Which populations should Kenya prioritize in these geographies?
What programmes and services should be strengthened and/or scaled up in these geographies and populations?
In this paper, we describe the methods used in the sub‐national epidemic appraisal, present the results from this endeavour and discuss the implications of its findings for Kenya's longer‐term HIV prevention strategy.
2. METHODS
The data and methods used in the three components of this epidemic appraisal are described here:
2.1. Analysis of HIV prevalence and incidence to identify high‐burden counties for geographic prioritization
For this, we used two measures: (a) the 2021 county‐wise estimates of HIV incidence in populations aged 15 years and above (b) the 2021 county‐wise estimates of HIV prevalence in populations aged 15−49 years. We used HIV incidence and prevalence outputs from three models: the Spectrum/Estimation and Projection Package (EPP) [18] for the national and regional estimates, Naomi (Network‐based Approaches for Modeling HIV Incidence) [19] for county‐level estimates and Shiny90 [20] for the estimates of HIV status awareness. The EPP/Spectrum model, recommended by the UNAIDS Reference Group on Estimates, Modelling and Projections, uses data collected from antenatal clinic surveillance, population‐based surveys including the Kenya AIDS (Acquired Immuno Deficiency Syndrome) Indicator Survey II (KAIS II) and HIV programme data to estimate the prevalence of HIV and AIDS. EPP is used to fit smooth prevalence curves to surveillance and survey data separately for the former eight regions or provinces. The incidence implied by the regional prevalence curves is then transferred to Spectrum where it is combined with additional information on the age structure of incidence and programme coverage (ART, prevention of vertical transmission, cotrimoxazole for children) to estimate indicators such as the number of people living with HIV, the number of new acquisitions, AIDS deaths and the need for ART, prevention of vertical transmission and cotrimoxazole. These regional estimates, along with the number of persons living with HIV (PLHIV), are then exported to the Naomi model to obtain the county‐level estimates of incidence, prevalence and other estimates. Although the Spectrum/EPP/Naomi model is the only source of county‐wise annual estimates of HIV incidence and prevalence, like any other modelling approach, the model outputs are affected by data quality and assumptions. Naomi model, in particular, tends to underestimate the incidence and prevalence among children in Kenya.

● **Given records**:

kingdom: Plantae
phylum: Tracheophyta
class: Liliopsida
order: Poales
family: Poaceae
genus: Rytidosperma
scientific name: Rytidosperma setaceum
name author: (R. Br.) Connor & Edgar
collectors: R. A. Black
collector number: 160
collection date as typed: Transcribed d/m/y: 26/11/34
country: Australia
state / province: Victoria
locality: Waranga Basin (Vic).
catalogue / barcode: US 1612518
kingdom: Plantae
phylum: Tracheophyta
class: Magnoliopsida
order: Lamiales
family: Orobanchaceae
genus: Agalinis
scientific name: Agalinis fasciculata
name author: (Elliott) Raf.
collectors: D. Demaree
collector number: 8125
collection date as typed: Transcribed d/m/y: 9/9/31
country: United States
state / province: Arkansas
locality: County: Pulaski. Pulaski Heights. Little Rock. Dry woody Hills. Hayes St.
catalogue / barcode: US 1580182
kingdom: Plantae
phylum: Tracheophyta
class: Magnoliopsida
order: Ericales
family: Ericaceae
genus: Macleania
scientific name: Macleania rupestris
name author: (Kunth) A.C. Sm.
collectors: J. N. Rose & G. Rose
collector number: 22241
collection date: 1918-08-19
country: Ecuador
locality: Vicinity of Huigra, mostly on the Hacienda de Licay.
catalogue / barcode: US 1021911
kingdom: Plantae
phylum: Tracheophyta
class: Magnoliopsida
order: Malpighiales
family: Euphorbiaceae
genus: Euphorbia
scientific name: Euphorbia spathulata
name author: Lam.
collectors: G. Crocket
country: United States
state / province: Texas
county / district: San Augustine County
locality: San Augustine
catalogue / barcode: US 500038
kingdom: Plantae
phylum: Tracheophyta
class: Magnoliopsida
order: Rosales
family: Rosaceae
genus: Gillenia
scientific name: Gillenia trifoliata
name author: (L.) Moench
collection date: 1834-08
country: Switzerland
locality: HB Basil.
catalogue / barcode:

● **Activity A**:
In the Kenya HIV appraisal passage, which model tends to underestimate incidence and prevalence among children in Kenya?
● **Activity B**:
Please rewrite the Kenya HIV appraisal passage from "Which populations should" to "geographies and populations?", putting "regions" wherever "geographies" appears.

● **Response area A**:
The Naomi model.

● **Response area B**:
Which populations should Kenya prioritize in these regions?
What programmes and services should be strengthened and/or scaled up in these regions and populations?